**PROVIDED RECORDS**
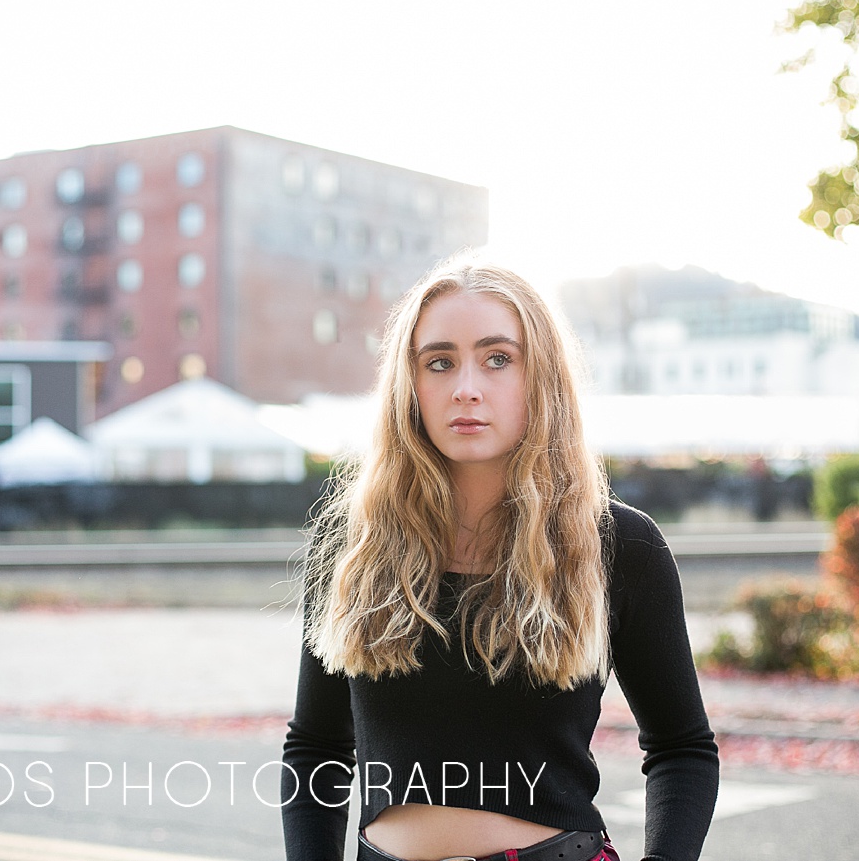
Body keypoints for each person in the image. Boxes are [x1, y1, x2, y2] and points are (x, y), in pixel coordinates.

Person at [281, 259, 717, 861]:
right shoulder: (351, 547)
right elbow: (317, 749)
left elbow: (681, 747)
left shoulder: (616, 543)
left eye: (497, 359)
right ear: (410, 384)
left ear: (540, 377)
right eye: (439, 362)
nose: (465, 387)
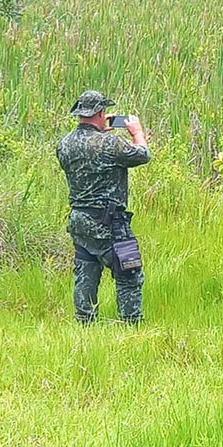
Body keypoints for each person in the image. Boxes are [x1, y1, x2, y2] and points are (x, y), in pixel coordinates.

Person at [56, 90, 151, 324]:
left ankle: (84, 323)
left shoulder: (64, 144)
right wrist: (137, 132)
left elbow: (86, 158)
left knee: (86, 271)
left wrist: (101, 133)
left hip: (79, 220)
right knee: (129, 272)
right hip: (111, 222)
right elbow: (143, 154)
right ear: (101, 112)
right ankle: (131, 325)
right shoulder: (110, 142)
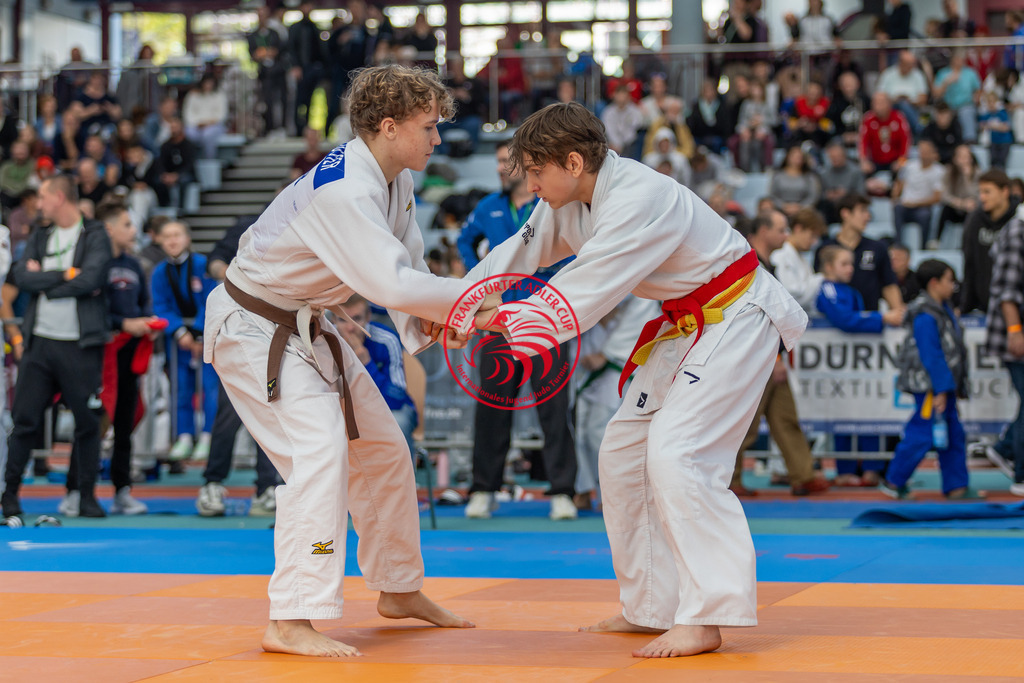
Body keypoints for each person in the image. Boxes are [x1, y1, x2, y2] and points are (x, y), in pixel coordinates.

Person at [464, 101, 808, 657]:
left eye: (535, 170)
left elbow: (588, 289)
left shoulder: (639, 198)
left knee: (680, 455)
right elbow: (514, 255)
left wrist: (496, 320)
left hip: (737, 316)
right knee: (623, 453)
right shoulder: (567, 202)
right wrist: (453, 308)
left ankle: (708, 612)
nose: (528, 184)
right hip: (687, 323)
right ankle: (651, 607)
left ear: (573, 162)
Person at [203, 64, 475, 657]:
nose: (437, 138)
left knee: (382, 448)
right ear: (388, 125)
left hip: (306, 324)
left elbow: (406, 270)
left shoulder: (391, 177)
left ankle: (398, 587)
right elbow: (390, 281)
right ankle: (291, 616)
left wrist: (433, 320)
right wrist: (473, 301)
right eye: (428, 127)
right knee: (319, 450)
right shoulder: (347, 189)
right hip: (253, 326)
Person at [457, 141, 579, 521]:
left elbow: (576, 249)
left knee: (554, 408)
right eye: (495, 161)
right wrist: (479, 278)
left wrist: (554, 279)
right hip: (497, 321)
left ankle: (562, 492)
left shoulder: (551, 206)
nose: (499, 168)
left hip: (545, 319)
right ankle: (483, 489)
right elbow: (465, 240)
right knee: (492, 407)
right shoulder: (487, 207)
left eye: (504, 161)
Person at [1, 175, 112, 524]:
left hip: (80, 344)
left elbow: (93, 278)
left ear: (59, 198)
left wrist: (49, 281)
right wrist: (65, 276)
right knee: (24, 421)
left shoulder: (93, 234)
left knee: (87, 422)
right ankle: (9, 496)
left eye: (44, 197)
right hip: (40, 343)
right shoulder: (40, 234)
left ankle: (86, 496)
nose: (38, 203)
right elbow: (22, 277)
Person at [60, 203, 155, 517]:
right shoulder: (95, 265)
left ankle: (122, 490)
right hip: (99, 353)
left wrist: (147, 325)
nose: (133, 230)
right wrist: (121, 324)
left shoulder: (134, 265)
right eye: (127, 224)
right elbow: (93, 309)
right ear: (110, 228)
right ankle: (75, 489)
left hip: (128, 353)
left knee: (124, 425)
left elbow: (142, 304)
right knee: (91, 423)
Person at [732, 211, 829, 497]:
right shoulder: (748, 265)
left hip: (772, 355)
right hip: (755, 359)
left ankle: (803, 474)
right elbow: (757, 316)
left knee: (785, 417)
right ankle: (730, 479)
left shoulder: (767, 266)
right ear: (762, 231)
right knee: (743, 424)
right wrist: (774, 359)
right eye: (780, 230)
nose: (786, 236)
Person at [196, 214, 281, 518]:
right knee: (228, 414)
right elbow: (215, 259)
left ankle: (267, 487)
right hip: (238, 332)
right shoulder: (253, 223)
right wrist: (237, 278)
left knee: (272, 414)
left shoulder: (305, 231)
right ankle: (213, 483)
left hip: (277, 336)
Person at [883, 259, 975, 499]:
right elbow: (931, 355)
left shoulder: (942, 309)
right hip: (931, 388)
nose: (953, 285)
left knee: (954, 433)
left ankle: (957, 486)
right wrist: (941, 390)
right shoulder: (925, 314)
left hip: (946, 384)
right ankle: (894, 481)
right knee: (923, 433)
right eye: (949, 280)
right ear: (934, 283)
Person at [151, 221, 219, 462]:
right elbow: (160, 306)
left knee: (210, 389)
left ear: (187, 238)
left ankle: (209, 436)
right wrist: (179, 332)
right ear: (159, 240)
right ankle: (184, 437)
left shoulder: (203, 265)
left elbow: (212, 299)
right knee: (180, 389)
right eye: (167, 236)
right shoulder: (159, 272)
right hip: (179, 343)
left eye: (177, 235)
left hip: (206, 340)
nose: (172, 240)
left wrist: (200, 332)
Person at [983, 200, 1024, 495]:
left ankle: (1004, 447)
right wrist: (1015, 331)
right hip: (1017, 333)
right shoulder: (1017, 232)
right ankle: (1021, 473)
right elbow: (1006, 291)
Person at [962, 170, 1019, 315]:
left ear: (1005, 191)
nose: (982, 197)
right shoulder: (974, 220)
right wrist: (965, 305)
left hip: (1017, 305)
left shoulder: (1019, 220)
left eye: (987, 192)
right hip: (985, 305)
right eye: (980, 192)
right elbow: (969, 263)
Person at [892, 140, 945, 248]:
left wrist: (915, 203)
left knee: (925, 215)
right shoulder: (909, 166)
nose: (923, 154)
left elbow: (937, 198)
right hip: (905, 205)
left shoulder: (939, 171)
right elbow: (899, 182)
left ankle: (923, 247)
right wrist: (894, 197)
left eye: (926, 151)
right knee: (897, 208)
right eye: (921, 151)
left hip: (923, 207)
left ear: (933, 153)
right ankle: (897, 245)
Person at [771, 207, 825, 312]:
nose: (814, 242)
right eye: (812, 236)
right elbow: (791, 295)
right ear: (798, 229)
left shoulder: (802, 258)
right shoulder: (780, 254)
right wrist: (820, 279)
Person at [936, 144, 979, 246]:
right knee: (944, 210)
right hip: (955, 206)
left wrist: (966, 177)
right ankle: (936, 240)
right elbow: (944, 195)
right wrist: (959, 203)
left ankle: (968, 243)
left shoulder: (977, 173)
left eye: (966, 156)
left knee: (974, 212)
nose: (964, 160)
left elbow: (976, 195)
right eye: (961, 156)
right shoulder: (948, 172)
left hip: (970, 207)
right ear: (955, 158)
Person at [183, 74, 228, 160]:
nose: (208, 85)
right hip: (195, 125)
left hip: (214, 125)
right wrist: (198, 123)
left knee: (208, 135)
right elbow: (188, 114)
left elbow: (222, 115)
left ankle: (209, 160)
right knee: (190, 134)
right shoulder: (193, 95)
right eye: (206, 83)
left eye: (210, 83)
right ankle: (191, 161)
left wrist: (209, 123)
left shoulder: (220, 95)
* * *
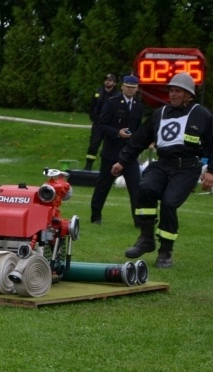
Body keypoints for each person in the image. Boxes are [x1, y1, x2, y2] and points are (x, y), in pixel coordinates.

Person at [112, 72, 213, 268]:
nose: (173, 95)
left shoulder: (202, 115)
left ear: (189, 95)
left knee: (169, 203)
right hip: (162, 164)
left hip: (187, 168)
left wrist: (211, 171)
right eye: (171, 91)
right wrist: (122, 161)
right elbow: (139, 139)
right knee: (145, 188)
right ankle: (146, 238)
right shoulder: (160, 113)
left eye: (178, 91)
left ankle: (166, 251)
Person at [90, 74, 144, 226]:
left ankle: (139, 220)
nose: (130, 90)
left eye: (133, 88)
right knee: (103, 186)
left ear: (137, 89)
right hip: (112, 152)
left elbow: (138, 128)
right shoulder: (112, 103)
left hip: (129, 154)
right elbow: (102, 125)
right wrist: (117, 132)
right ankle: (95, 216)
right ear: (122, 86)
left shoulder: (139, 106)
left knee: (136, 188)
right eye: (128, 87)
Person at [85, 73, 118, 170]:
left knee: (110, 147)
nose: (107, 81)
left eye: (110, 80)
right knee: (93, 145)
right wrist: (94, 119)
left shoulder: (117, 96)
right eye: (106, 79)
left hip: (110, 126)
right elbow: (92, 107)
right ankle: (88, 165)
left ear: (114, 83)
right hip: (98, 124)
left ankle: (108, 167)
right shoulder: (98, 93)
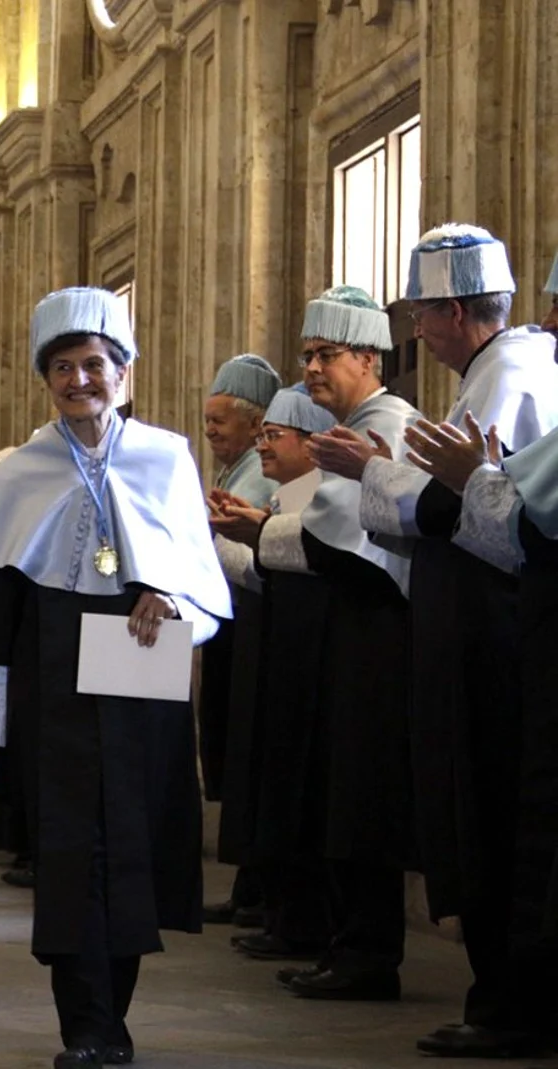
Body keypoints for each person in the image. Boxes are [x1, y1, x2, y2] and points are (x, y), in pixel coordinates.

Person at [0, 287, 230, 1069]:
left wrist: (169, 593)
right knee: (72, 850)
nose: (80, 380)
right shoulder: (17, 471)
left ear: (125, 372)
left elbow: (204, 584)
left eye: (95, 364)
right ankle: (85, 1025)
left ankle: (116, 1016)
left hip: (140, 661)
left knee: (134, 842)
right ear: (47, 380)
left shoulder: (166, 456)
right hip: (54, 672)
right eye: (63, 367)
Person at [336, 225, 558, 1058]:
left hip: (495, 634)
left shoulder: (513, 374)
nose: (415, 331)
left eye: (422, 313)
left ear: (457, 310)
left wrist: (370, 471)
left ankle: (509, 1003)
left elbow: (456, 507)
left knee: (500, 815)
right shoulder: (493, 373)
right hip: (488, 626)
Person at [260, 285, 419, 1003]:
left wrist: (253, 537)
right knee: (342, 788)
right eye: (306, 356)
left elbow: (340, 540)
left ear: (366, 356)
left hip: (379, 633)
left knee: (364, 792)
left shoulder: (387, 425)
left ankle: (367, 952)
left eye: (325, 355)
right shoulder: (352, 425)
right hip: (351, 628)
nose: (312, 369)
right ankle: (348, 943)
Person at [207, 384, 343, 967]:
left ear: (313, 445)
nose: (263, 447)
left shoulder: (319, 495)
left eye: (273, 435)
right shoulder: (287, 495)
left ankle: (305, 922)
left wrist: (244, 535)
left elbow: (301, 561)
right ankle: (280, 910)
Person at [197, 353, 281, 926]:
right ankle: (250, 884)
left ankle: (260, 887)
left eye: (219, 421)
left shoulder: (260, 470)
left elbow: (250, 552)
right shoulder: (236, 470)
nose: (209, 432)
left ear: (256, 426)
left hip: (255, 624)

**WHAT TO PRODUCE**
Retype exactly the lines above, from the one with "right elbow: (160, 306)" through the one with "right elbow: (899, 182)", inclusive.

**OUTPUT OF THE EXERCISE**
right elbow: (160, 306)
left knee: (210, 389)
left ear: (187, 238)
left ankle: (209, 436)
right wrist: (179, 332)
right ear: (159, 240)
right ankle: (184, 437)
left shoulder: (203, 265)
left elbow: (212, 299)
right knee: (180, 389)
right eye: (167, 236)
right shoulder: (159, 272)
right hip: (179, 343)
left eye: (177, 235)
left hip: (206, 340)
nose: (172, 240)
left wrist: (200, 332)
Person at [983, 200, 1024, 495]:
left ankle: (1004, 447)
right wrist: (1015, 331)
right hip: (1017, 333)
right shoulder: (1017, 232)
right ankle: (1021, 473)
right elbow: (1006, 291)
Person at [962, 170, 1019, 315]:
left ear: (1005, 191)
nose: (982, 197)
right shoulder: (974, 220)
right wrist: (965, 305)
left hip: (1017, 305)
left shoulder: (1019, 220)
left eye: (987, 192)
right hip: (985, 305)
right eye: (980, 192)
right elbow: (969, 263)
Person at [892, 140, 945, 248]:
left wrist: (915, 203)
left knee: (925, 215)
right shoulder: (909, 166)
nose: (923, 154)
left elbow: (937, 198)
right hip: (905, 205)
left shoulder: (939, 171)
right elbow: (899, 182)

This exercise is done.